Industries: petroleum and gas, food processing, shipbuilding, pulp and paper products, metals, chemicals, timber, mining, textiles, fishing

Agriculture: accounts for 3.1% of GNP and 6.5% of labor force; among world's top 10 fishing nations; livestock output exceeds value of crops; over half of food needs imported; fish catch of 1.9 million metric tons in 1987

Aid: donor—ODA and OOF commitments (1970-87), $3.7 billion

Currency: Norwegian krone (plural—kroner); 1 Norwegian krone (NKr) = 100 øre

Exchange rates: Norwegian kroner (NKr) per US$1—6.5405 (January 1990), 6.9045 (1989), 6.5170 (1988), 6.7375 (1987), 7.3947 (1986), 8.5972 (1985)

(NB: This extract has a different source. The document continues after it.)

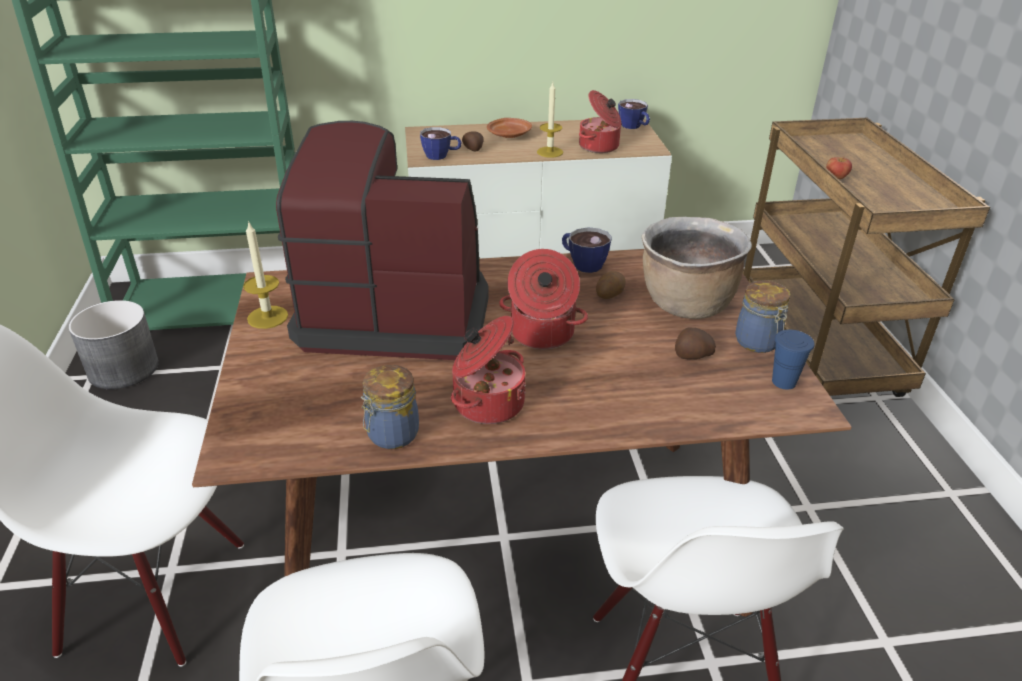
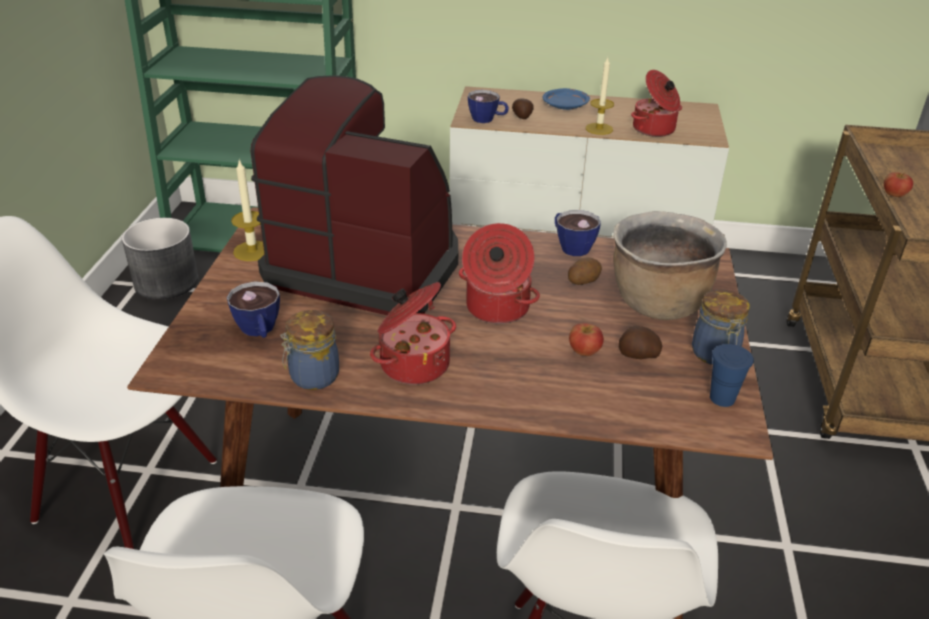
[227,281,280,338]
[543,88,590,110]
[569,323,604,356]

Fiscal year: calendar year


Communications


Railroads: 4,223 km 1.435-meter standard gauge; Norwegian State Railways (NSB) operates 4,219 km (2,450 km electrified and 96 km double track); 4 km other

Highways: 79,540 km total; 18,600 km concrete, bituminous, stone block; 19,980 km bituminous treated; 40,960 km gravel, crushed stone, and earth

Inland waterways: 1,577 km along west coast; 1.5-2.4 m draft vessels maximum

Pipelines: refined products, 53 km

Ports: Oslo, Bergen, Fredrikstad, Kristiansand, Stavanger, Trondheim

Merchant marine: 660 ships (1,000 GRT or over) totaling 16,702,254 GRT/28,722,304 DWT; includes 11 passenger, 19 short-sea passenger, 104 cargo, 3 passenger-cargo, 19 refrigerated cargo, 6 container, 40 roll-on/roll-off cargo, 6 vehicle carrier, 1 railcar carrier, 128 petroleum, oils, and lubricants (POL) tanker, 86 chemical tanker, 62 liquefied gas, 26 combination ore/oil, 142 bulk, 7 combination bulk; note—the government has created a captive register, the Norwegian International Ship Register (NIS), as a subset of the Norwegian register; ships on the NIS enjoy many benefits of flags of convenience and do not have to be crewed by Norwegians; the majority of ships under the Norwegian flag are now registered with the NIS

Civil air: 76 major transport aircraft

Airports: 104 total, 104 usable; 64 with permanent-surface runways; none with runways over 3,659 m; 12 with runways 2,440-3,659 m; 16 with runways 1,220-2,439 m

Telecommunications: high-quality domestic and international telephone, telegraph, and telex services; 3,102,000 telephones; stations—8 AM, 46 (1,400 relays) FM, 55 (2,100 relays) TV; 4 coaxial submarine cables; communications satellite earth stations operating in the EUTELSAT, INTELSAT (1 Atlantic Ocean), MARISAT, and domestic systems


Defense Forces


Branches: Royal Norwegian Army, Royal Norwegian Navy, Royal Norwegian Air Force

Military manpower: males 15-49, 1,115,620; 937,555 fit for military service; 32,748 reach military age (20) annually

Defense expenditures: 3.3% of GDP, or $2.5 billion (1989 est.)